Effect of dexamethasone on vascular function in RIF-1 tumors.

The present series of experiments was conducted to determine the effect of dexamethasone on vascular function and cell proliferation in s.c. RIF-1 tumors. 125I-BSA, 51Cr-EDTA dilution techniques were used to evaluate dexamethasone induced changes in tumor plasma water, capillary permeability, and extracellular water volumes, while 59Fe and 51Cr labeled erythrocyte techniques were used to assess changes in tumor exchangeable erythrocyte volumes. 86RbCl distribution studies were also conducted to evaluate vascular perfusion in RIF-1 tumors after dexamethasone treatment.

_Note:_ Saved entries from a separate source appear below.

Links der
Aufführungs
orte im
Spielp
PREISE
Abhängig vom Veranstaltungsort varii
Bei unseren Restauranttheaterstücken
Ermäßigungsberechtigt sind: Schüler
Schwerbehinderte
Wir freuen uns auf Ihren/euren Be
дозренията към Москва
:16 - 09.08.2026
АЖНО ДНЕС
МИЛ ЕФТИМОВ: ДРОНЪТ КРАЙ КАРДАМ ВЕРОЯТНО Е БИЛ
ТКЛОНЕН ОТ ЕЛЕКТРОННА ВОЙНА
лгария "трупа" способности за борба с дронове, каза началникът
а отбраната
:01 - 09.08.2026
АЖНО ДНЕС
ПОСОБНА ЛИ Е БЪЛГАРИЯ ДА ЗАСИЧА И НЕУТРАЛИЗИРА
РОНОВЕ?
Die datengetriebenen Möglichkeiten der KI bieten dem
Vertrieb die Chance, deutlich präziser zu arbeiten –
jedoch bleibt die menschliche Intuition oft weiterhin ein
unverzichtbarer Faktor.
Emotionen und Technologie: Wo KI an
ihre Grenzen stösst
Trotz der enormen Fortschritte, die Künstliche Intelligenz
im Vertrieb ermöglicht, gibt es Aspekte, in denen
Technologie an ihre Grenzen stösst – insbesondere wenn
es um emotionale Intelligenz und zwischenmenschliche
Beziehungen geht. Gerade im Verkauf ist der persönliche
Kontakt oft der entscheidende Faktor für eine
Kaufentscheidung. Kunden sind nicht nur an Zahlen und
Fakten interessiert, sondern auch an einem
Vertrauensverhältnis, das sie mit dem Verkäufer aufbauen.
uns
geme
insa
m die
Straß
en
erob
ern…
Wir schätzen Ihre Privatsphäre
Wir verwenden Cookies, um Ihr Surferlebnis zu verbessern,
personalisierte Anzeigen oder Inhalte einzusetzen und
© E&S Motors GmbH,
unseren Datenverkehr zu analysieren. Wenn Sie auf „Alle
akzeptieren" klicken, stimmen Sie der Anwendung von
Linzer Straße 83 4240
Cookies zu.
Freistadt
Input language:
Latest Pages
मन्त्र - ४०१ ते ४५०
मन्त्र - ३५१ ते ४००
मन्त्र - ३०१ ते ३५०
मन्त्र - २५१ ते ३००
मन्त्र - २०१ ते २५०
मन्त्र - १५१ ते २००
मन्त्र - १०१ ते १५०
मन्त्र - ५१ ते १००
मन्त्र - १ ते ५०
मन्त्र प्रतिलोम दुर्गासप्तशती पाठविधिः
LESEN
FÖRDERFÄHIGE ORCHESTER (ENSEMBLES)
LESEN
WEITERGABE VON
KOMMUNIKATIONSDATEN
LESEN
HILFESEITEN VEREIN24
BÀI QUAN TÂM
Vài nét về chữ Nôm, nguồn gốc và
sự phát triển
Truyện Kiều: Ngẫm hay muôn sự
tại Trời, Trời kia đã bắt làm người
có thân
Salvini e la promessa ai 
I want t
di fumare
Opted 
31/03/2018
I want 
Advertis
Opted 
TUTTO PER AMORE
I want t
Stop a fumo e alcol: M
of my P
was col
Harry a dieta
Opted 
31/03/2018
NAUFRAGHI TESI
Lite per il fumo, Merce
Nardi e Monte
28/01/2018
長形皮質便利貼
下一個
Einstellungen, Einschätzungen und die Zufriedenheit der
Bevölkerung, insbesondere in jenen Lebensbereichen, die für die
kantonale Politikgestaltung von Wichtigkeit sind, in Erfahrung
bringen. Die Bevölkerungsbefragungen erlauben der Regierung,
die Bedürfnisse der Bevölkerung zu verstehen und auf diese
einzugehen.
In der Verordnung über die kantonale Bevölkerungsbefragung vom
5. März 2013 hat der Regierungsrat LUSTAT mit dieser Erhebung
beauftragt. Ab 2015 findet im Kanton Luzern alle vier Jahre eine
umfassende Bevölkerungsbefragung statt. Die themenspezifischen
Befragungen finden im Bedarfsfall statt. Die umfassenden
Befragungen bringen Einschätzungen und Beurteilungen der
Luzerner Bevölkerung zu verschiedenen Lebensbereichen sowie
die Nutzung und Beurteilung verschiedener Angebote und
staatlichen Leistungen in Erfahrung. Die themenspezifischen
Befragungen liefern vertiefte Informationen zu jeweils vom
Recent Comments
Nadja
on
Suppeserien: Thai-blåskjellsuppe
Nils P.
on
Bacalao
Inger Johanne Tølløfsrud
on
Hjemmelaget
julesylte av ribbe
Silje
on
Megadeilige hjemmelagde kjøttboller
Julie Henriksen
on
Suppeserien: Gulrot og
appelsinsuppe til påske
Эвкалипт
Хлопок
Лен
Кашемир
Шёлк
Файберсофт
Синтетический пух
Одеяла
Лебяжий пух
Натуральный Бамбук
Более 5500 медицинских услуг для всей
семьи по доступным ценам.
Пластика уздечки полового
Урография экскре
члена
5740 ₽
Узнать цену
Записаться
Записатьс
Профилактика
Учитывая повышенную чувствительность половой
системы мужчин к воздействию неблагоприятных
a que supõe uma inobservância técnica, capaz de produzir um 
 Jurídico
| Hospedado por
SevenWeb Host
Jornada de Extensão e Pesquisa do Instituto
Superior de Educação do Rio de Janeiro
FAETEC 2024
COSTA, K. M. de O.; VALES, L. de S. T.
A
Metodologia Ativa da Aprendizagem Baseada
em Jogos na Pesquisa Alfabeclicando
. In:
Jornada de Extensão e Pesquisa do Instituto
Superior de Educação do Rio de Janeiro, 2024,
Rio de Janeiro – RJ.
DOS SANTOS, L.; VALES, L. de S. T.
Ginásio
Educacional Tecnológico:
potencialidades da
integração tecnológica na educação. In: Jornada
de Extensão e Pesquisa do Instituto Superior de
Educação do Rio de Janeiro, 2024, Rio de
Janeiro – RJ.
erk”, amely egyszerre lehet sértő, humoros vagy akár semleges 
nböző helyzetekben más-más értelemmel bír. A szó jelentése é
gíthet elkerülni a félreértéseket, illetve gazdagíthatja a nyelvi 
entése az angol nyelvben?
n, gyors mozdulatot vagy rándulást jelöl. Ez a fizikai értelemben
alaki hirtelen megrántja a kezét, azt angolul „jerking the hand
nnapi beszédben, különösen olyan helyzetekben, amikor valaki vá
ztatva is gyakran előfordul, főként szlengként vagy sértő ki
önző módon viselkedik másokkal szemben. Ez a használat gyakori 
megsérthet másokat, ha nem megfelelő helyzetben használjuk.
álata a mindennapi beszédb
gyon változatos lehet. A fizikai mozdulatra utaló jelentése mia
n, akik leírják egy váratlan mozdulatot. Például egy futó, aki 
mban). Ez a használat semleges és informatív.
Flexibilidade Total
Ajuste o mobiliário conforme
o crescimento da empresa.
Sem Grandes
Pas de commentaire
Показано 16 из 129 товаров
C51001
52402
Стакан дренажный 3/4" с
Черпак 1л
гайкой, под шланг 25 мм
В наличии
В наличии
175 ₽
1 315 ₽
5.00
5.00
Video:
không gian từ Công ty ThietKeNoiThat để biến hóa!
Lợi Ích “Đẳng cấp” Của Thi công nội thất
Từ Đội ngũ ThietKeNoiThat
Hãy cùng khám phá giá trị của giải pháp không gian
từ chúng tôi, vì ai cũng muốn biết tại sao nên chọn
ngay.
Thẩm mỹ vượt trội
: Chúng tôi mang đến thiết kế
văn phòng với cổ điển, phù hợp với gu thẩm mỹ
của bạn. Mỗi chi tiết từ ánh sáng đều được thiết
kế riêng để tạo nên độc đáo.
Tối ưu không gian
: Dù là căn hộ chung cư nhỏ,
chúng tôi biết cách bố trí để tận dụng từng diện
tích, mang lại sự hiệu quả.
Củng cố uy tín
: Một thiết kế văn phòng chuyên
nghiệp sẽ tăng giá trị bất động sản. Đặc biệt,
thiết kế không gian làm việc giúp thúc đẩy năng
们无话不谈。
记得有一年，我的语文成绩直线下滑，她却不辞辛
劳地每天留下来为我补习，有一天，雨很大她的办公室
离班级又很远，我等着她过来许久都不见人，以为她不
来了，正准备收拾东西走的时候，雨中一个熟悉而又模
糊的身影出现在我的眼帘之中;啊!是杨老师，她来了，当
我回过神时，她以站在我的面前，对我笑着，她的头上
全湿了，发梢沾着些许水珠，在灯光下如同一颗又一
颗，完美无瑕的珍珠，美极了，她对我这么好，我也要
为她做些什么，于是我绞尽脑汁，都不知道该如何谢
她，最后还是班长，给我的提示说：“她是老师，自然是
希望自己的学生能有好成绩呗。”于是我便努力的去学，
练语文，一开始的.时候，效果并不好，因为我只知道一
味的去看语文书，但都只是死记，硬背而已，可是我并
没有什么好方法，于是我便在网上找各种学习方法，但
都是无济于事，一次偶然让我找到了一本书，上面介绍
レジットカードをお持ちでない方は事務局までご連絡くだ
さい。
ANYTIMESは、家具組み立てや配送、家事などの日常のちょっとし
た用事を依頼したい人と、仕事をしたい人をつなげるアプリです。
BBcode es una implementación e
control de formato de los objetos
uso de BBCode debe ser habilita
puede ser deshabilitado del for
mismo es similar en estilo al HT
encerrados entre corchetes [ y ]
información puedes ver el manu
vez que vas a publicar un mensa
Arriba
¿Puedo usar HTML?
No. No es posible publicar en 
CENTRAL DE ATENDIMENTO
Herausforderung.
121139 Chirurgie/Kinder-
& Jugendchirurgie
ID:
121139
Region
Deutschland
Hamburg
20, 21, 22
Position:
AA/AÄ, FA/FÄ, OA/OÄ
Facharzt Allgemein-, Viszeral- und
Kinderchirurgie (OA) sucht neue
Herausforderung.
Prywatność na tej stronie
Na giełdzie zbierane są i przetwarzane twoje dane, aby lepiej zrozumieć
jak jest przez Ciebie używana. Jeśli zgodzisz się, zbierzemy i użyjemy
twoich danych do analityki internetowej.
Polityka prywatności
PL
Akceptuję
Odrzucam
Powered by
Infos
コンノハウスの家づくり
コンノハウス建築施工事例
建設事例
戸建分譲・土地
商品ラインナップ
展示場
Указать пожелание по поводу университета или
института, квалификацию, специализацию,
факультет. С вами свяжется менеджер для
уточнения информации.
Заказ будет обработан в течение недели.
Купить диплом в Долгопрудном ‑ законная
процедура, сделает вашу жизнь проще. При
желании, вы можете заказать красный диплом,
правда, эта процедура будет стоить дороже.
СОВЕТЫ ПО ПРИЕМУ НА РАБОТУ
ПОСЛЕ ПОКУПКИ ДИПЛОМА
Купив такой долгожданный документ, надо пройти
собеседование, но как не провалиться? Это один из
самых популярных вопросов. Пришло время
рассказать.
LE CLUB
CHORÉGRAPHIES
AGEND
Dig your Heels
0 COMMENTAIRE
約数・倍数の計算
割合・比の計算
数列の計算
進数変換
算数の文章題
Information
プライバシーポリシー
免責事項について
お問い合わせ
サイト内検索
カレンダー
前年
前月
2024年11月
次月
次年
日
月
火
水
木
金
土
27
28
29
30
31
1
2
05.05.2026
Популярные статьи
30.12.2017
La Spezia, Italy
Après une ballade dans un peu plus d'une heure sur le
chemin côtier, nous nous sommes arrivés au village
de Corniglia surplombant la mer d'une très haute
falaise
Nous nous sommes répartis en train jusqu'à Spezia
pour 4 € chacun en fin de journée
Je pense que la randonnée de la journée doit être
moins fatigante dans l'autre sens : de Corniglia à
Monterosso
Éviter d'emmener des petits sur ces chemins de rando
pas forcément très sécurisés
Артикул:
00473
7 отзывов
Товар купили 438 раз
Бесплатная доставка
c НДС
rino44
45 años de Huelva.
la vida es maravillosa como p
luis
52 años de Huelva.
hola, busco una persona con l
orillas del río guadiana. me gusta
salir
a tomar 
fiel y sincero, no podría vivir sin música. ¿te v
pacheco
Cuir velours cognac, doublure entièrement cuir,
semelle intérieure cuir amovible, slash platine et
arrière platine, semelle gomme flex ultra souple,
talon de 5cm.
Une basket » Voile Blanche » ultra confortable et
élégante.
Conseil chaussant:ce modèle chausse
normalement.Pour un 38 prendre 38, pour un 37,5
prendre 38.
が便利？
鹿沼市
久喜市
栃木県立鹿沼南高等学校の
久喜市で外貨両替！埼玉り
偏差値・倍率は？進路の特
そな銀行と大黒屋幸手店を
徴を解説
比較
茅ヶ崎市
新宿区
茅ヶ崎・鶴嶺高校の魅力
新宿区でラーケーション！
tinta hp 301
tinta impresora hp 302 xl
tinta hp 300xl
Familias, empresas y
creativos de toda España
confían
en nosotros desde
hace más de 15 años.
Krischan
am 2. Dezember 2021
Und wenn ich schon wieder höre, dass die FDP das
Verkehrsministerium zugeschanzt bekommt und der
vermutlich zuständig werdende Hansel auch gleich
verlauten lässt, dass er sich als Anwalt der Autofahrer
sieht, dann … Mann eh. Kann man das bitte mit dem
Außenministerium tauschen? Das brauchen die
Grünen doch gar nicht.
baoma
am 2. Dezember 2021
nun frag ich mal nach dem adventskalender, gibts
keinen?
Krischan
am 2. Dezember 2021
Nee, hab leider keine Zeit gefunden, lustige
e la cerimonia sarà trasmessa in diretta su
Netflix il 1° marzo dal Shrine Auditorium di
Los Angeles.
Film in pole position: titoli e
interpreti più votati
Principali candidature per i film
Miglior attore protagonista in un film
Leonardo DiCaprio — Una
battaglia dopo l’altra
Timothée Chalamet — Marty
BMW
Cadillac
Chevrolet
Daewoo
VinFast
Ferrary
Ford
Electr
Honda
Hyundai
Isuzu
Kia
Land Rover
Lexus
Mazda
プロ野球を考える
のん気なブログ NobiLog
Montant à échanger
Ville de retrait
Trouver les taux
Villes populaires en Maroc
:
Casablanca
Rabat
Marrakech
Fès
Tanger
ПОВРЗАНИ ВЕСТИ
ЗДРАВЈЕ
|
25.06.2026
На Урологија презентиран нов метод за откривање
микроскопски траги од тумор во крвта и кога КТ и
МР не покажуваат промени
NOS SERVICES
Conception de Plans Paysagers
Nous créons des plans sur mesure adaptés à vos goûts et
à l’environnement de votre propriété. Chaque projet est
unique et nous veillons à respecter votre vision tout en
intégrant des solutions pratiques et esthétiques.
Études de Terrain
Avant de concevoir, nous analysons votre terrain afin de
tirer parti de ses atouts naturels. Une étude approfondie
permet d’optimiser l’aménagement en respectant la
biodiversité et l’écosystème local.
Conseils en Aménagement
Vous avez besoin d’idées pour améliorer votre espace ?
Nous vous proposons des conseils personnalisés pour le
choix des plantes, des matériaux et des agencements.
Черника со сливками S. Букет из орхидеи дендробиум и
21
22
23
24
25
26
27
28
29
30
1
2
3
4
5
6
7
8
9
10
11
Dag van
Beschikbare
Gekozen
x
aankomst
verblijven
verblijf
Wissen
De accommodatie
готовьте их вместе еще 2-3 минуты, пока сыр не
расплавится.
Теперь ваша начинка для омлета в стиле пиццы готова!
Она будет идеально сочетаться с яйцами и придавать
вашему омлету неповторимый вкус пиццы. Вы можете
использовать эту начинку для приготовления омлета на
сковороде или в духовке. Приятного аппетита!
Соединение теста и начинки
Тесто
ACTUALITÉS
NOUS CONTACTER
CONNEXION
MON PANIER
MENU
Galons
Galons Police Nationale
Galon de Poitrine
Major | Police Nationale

In this corticosteroid receptor containing tumor model, dexamethasone had profound effects on all of the measured parameters of vascular function. Reduced tumor cell proliferation after dexamethasone treatments was accompanied by reduced capillary permeability, reduced interstitial water volumes, increased plasma volumes, and reduced vascular perfusion. Serial studies after dexamethasone treatments indicated that increases in vascular perfusion preceded proliferative recovery. Intervals of maximal [3H]thymidine labeling after dexamethasone were characterized by transient increases in capillary permeability, interstitial water volumes, and tumor erythrocyte exchange with the general circulation. At intervals of maximal cell proliferation (36-48 h after dex) 86RbCl distribution in tumors was about 3 times that seen in untreated controls. The results seem to indicate that, as in edematous normal tissues, dexamethasone can have profound effects on vascular function and water compartmentalization in RIF-1 tumors.